ACTIVITY | Using the listing below, print exactly everything from the line with "41: (488, 160, 7.00)" down to the line with "54: (793, 452, 6.64)", both included, and nothing more.

PROVIDED DATA |
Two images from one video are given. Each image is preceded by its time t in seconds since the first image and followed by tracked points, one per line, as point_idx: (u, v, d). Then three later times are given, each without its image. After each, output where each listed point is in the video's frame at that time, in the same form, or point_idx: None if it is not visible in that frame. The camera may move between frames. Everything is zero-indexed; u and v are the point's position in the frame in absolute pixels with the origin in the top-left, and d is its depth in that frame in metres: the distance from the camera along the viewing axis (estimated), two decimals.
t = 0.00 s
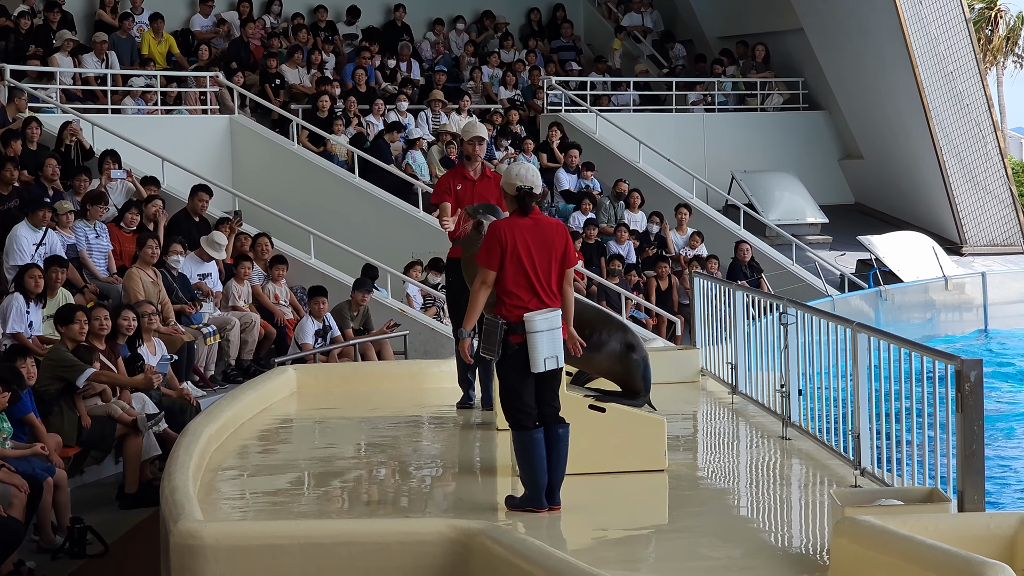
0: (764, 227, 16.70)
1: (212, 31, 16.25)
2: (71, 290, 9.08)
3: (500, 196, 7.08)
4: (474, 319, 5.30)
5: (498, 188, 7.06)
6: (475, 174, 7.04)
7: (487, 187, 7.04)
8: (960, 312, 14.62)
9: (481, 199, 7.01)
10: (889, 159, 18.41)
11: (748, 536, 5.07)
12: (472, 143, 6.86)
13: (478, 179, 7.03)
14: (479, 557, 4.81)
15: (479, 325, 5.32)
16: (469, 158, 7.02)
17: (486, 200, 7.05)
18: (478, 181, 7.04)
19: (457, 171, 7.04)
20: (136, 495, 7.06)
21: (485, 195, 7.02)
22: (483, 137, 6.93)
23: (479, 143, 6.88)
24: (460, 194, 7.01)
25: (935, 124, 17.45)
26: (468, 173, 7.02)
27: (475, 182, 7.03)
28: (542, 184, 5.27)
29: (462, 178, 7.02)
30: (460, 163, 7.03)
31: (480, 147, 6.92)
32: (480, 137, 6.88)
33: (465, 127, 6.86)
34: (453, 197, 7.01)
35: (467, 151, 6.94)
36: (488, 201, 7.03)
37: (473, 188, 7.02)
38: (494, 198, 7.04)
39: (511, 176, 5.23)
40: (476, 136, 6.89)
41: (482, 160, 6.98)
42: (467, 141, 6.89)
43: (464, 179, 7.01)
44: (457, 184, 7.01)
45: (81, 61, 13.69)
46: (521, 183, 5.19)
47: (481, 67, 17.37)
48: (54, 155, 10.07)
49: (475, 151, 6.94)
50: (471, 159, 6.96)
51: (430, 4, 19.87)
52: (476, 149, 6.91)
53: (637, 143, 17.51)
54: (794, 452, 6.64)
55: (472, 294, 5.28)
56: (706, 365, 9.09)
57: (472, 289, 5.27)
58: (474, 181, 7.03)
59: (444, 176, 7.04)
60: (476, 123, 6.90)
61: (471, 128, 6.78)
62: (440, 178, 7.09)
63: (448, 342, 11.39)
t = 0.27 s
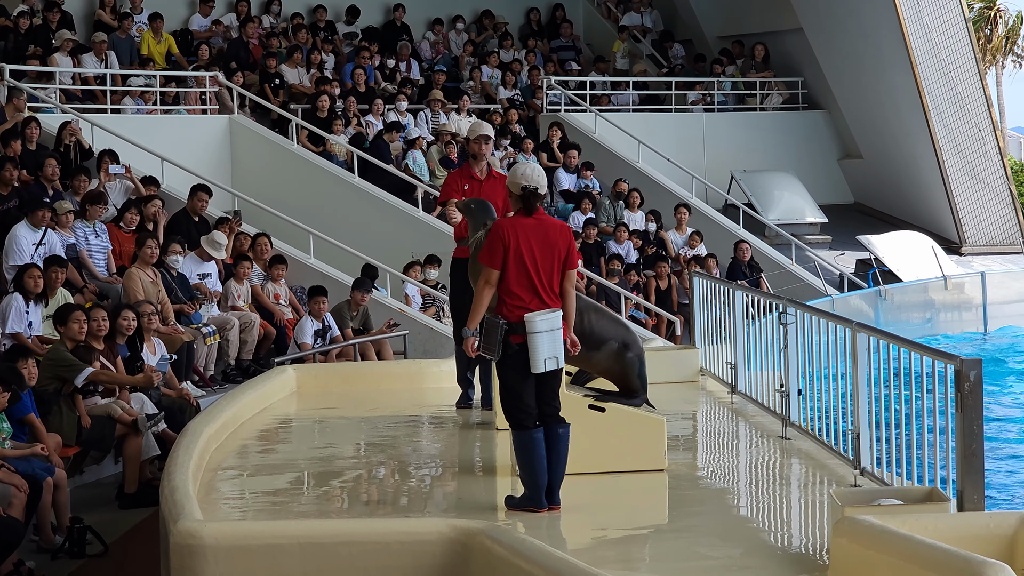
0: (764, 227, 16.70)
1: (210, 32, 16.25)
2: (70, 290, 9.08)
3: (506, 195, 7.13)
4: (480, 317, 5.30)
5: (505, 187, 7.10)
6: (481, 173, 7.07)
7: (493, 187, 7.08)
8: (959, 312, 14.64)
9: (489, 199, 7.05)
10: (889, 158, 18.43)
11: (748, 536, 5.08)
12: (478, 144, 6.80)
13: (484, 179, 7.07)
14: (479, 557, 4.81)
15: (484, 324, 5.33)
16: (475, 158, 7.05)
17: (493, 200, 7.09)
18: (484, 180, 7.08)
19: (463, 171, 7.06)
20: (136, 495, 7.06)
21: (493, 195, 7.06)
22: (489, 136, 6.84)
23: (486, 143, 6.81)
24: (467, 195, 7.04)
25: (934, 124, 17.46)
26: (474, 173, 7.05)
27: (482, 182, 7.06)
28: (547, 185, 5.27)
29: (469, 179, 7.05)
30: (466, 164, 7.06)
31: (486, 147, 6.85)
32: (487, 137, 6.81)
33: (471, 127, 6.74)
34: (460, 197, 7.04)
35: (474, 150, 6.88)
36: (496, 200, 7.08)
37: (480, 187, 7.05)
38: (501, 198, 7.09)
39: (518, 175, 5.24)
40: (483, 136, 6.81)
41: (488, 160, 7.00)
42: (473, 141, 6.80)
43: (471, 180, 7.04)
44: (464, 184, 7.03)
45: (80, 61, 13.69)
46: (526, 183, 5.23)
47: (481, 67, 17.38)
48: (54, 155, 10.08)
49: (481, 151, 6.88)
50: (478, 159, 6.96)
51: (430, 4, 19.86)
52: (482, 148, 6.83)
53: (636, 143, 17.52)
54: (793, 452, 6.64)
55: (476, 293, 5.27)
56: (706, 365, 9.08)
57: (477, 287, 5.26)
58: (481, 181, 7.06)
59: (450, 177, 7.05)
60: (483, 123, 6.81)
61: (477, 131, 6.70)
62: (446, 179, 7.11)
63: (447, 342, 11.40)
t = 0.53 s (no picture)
0: (763, 227, 16.71)
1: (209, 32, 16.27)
2: (70, 291, 9.08)
3: (507, 195, 7.13)
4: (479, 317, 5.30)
5: (506, 188, 7.10)
6: (484, 173, 7.06)
7: (495, 187, 7.07)
8: (959, 312, 14.64)
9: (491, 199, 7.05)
10: (888, 159, 18.43)
11: (748, 536, 5.07)
12: (481, 144, 6.76)
13: (487, 179, 7.06)
14: (479, 557, 4.81)
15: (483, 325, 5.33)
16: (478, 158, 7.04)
17: (495, 200, 7.09)
18: (486, 180, 7.07)
19: (465, 171, 7.04)
20: (135, 496, 7.06)
21: (495, 195, 7.06)
22: (492, 136, 6.80)
23: (489, 143, 6.78)
24: (470, 194, 7.02)
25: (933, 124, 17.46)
26: (477, 173, 7.03)
27: (484, 182, 7.05)
28: (549, 185, 5.27)
29: (472, 178, 7.03)
30: (469, 164, 7.04)
31: (490, 146, 6.82)
32: (490, 137, 6.78)
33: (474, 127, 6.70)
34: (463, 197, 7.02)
35: (477, 150, 6.83)
36: (499, 199, 7.08)
37: (482, 188, 7.03)
38: (503, 198, 7.09)
39: (521, 176, 5.24)
40: (486, 136, 6.78)
41: (491, 160, 6.99)
42: (477, 142, 6.76)
43: (474, 180, 7.02)
44: (467, 184, 7.02)
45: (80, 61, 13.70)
46: (529, 183, 5.22)
47: (480, 67, 17.39)
48: (54, 155, 10.09)
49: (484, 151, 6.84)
50: (480, 159, 6.94)
51: (430, 4, 19.87)
52: (484, 148, 6.80)
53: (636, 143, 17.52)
54: (793, 452, 6.65)
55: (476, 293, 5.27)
56: (705, 365, 9.08)
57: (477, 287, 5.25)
58: (483, 182, 7.05)
59: (452, 178, 7.03)
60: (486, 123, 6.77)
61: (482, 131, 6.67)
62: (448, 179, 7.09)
63: (447, 342, 11.41)
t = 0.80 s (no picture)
0: (763, 227, 16.71)
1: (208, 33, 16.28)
2: (70, 292, 9.07)
3: (506, 196, 7.07)
4: (480, 318, 5.32)
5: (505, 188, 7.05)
6: (481, 174, 7.04)
7: (493, 187, 7.04)
8: (959, 312, 14.63)
9: (489, 200, 7.02)
10: (888, 159, 18.43)
11: (748, 536, 5.08)
12: (476, 144, 6.79)
13: (484, 179, 7.03)
14: (479, 558, 4.81)
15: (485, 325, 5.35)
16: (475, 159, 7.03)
17: (493, 201, 7.05)
18: (484, 181, 7.05)
19: (463, 171, 7.05)
20: (135, 496, 7.06)
21: (492, 195, 7.02)
22: (488, 137, 6.82)
23: (483, 144, 6.80)
24: (467, 195, 7.01)
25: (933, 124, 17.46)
26: (474, 173, 7.02)
27: (482, 182, 7.02)
28: (551, 186, 5.28)
29: (469, 178, 7.03)
30: (466, 165, 7.05)
31: (485, 147, 6.84)
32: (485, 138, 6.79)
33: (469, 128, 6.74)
34: (460, 198, 7.02)
35: (472, 151, 6.86)
36: (496, 199, 7.04)
37: (479, 188, 7.01)
38: (501, 198, 7.04)
39: (523, 176, 5.24)
40: (481, 137, 6.79)
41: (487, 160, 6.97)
42: (471, 142, 6.80)
43: (471, 180, 7.01)
44: (464, 184, 7.02)
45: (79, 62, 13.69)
46: (531, 184, 5.22)
47: (480, 67, 17.38)
48: (54, 156, 10.10)
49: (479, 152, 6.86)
50: (477, 159, 6.94)
51: (429, 5, 19.87)
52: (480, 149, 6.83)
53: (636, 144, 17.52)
54: (793, 452, 6.65)
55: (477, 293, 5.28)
56: (705, 365, 9.09)
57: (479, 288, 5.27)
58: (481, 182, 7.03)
59: (449, 179, 7.04)
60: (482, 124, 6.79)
61: (476, 131, 6.70)
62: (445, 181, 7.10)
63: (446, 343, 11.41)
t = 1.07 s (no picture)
0: (763, 228, 16.71)
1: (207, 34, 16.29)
2: (70, 293, 9.07)
3: (495, 196, 7.08)
4: (481, 318, 5.34)
5: (494, 189, 7.06)
6: (471, 175, 7.04)
7: (482, 188, 7.05)
8: (959, 312, 14.63)
9: (479, 200, 7.02)
10: (888, 160, 18.43)
11: (748, 537, 5.08)
12: (465, 148, 6.78)
13: (473, 180, 7.04)
14: (479, 558, 4.81)
15: (485, 325, 5.38)
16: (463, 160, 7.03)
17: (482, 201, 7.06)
18: (474, 182, 7.05)
19: (452, 172, 7.04)
20: (135, 497, 7.06)
21: (482, 196, 7.03)
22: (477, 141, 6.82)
23: (472, 148, 6.80)
24: (457, 196, 7.01)
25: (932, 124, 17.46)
26: (463, 174, 7.02)
27: (471, 183, 7.03)
28: (551, 186, 5.28)
29: (459, 179, 7.02)
30: (454, 166, 7.05)
31: (474, 151, 6.85)
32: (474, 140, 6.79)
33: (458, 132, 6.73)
34: (450, 199, 7.01)
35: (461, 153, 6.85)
36: (485, 200, 7.05)
37: (469, 189, 7.02)
38: (490, 198, 7.06)
39: (523, 176, 5.25)
40: (470, 140, 6.79)
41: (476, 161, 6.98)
42: (460, 145, 6.78)
43: (461, 181, 7.01)
44: (454, 185, 7.01)
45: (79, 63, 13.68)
46: (531, 184, 5.22)
47: (479, 68, 17.38)
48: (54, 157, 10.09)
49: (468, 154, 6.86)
50: (465, 161, 6.94)
51: (430, 5, 19.86)
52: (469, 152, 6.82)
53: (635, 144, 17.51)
54: (793, 452, 6.65)
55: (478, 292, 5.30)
56: (705, 366, 9.09)
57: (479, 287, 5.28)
58: (470, 183, 7.03)
59: (438, 180, 7.03)
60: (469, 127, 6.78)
61: (465, 134, 6.69)
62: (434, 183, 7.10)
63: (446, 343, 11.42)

RESULT |
41: (488, 160, 7.00)
42: (473, 141, 6.80)
43: (471, 180, 7.04)
44: (464, 184, 7.03)
45: (80, 61, 13.69)
46: (526, 183, 5.23)
47: (481, 67, 17.38)
48: (54, 155, 10.08)
49: (481, 151, 6.88)
50: (478, 159, 6.96)
51: (430, 4, 19.86)
52: (482, 148, 6.83)
53: (636, 143, 17.52)
54: (793, 452, 6.64)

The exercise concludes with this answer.